On the other hand, the elders are elders, looking to preserve not only a way of life, but also a power structure. And the kids are kids, looking to rebel, even if they don’t quite know it yet. Lucius, for example, prefers Kitty’s younger sister, the outspoken and blind Ivy (Bryce Dallas Howard), whose way to romance is cleared, conveniently, by Kitty’s rebound marriage. Ivy is plucky, intuitive, and wise, and her blindness signifies her purity of heart and spirit. (In the DVD’s “Bryce’s Diary,” Howard goes on for four minutes about her amazing experience on set: “Sigourney is so beautiful, you can see her heart in her eyes,” or, before the first day’s call, “Oh, my tummy is tingling”).

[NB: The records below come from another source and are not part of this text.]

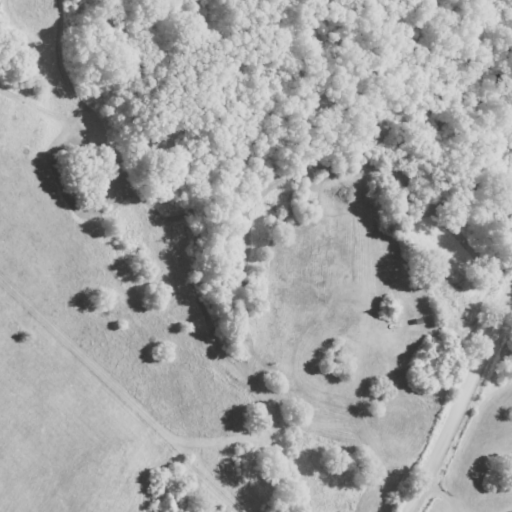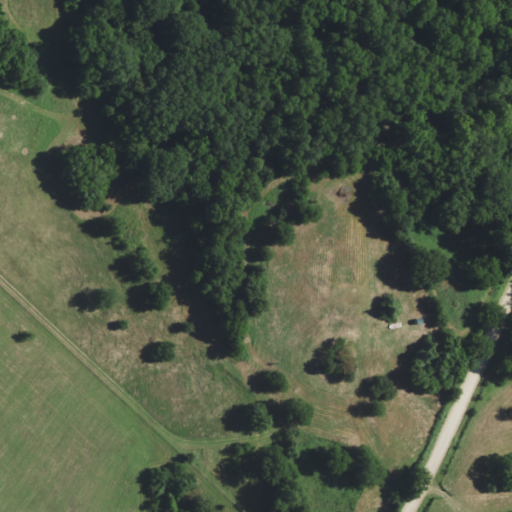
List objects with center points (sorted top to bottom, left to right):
road: (462, 408)
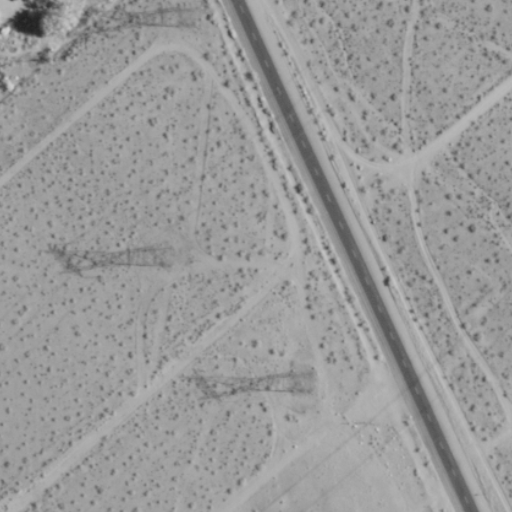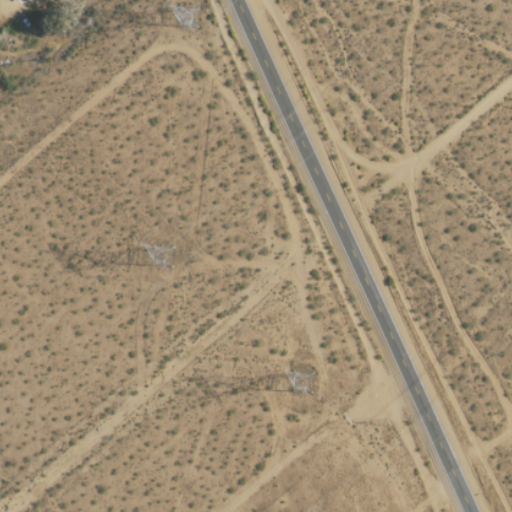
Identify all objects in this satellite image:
road: (28, 5)
power tower: (196, 14)
road: (285, 114)
road: (424, 153)
power tower: (168, 260)
road: (394, 353)
road: (173, 370)
power tower: (311, 380)
road: (433, 495)
road: (460, 495)
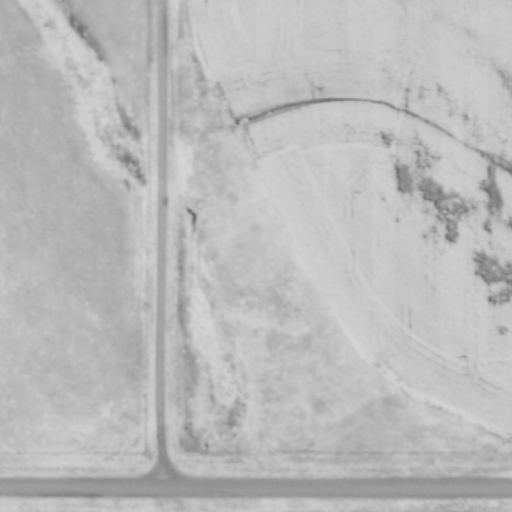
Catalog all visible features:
road: (165, 242)
road: (82, 485)
road: (338, 485)
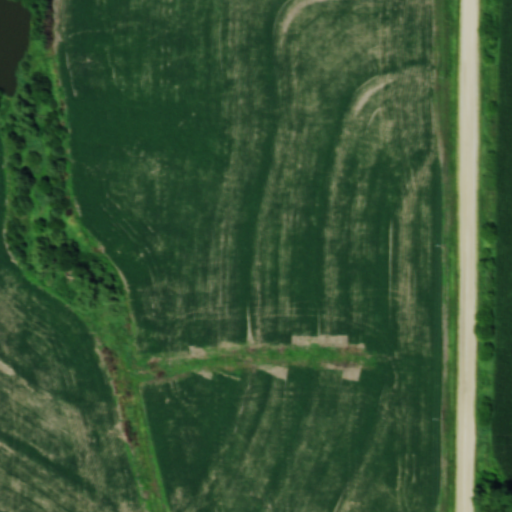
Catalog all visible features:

But her blindness hardly stops Ivy from running around the village, and eventually, through the supposedly treacherous Covington Woods, into which her father sends her, in order to protect his own over-rationalized existence; as he puts it to her, “You’re fearless in a way I shall never know.” The clumsiness of the blindness = insight metaphor is repeated in repetitious dialogue (Ivy: “How can you not say what is in your head?” Lucius: “How can you not stop saying what is in yours?”). Ivy can see people’s “colors,” and while she won’t tell Lucius his color, you might presume it’s not the “bad” one.

In contrast to Ivy and Lucius’ awfully earnest relationship stands Noah (Adrien Brody), who has recently wandered beyond the perimeter, and so incurred the anger of those who want everyone to stay put. A stock “village idiot,” Noah drools and giggles, dotes on Ivy, and becomes jealous of Lucius’ interest in her and, more importantly, threatened by the change in his own routine such interest betokens. Noah, being the emblematic “simpleton” (as in: those near-adventurous villagers silenced by the intimidating majority) is quite unable to articulate his unease. More to the point, no one is inclined to help this eternal child through his upset, leaving him to resolve his fear in his own horrible and strangely over-considered way (in two stages, the second taking some serious, entirely un-simpleton-like planning).

While Noah’s tragedy appears subsidiary to Ivy’s evolution from good girl to tenacious survivor (mostly because Noah’s story is handled so poorly, in short-shrifted, clichéd imagery and plot turns), it also neatly illustrates the film’s major allegory. He’s so wrapped up in his own emotions, so unable to understand differences between individuals, past and present, or images and reality, that he seems, at first, the most obvious embodiment of the film’s critique of a post-9/11 American isolationism. Punished beyond his comprehension (locked up alone in the Quiet Room), he’s unable to cope — though the adults should know better, they resort to abuse. As the logical if extreme product of their fearfulness, Noah is by turns pathetic, indecipherable, and eventually, “bad.”

But the film’s emotional logic is also complicated and frustrating. By the time Ivy turns on Noah, brutally, The Village asks you to sympathize with her rage, to share in her violence. It delivers — in spectacular fashion — the justification for her feelings, in case you have any inclination to feel sorry for the village’s most egregiously mistreated and otherized victim. Instead, Shyamalan takes a conventional route, granting Ivy’s noble trek through the woods a simplistic morality in order to challenge those overreaching elders. The allegory never approaches the complexity of its apparent referent.